Ein Hauptanziehungspunkt für potenzielle Käufer bei der Sotheby’s-Auktion von „Garden in front of the Debray Farm“ am 16. Mai wird die lebhafte Farbgebung sein, die den impressionistischen Einfluss auf Van Goghs Werk demonstriert. Die leuchtenden Gelbtöne im Vordergrund sind ein Vorläufer seiner lebhaften Werke, die er in der Provence schuf, wohin er nur sechs Monate nach dem Malen dieser Montmartre-Szene umzog.

Die kommende Auktion von Sotheby’s bietet Kunstkennern und Van Gogh-Liebhabern eine einzigartige Gelegenheit, ein Stück Kunstgeschichte zu besitzen. Wenn der „Garten vor der Debray Farm“ unter den Hammer kommt, werden seine reiche Farbpalette und seine historische Bedeutung die Bieter in ihren Bann ziehen.
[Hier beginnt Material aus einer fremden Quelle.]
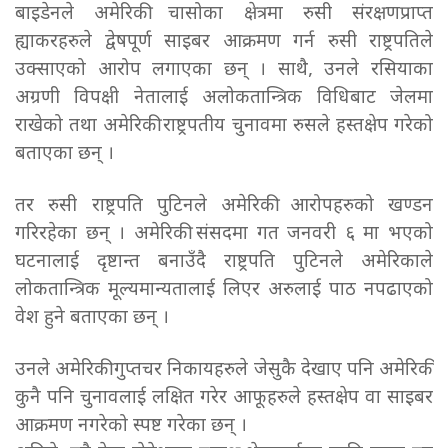
बाइडेनले अमेरिकी चासोका क्षेत्रमा रुसी संरक्षणप्राप्त
ह्याकरहरुले द्वेषपूर्ण साइबर आक्रमण गर्न रुसी राष्ट्रपतिले
उक्साएको आरोप लगाएका छन् । साथै, उनले रसियाका
अग्रणी विपक्षी नेतालाई अलोकतान्त्रिक विधिबाट जेलमा
राखेको तथा अमेरिकी राष्ट्रपतीय चुनावमा रुसले हस्तक्षेप गरेको
बताएका छन् ।
तर रुसी राष्ट्रपति पुटिनले अमेरिकी आरोपहरुको खण्डन
गरिरहेका छन् । अमेरिकी संसदमा गत जनवरी ६ मा भएको
घटनालाई दृष्टान्त बनाउँदै राष्ट्रपति पुटिनले अमेरिकाले
लोकतान्त्रिक मूल्यमान्यतालाई लिएर अरुलाई पाठ नपढाएको
वेश हुने बताएका छन् ।
उनले अमेरिकी गुप्तचर निकायहरुले जेसुकै देखाए पनि अमेरिकी
कुनै पनि चुनावलाई लक्षित गरेर आफूहरुले हस्तक्षेप वा साइबर
आक्रमण नगरेको स्पष्ट गरेका छन् ।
Dieses Gemälde bietet nicht nur einen Einblick in Van Goghs kreative Reise, sondern auch eine faszinierende Hintergrundgeschichte über die Konfiszierung im Krieg und die rechtmäßige Rückerstattung. Es ist ein Zeugnis für den bleibenden Wert und die kulturelle Bedeutung der Kunst, die Zeit und historische Umwälzungen überdauert.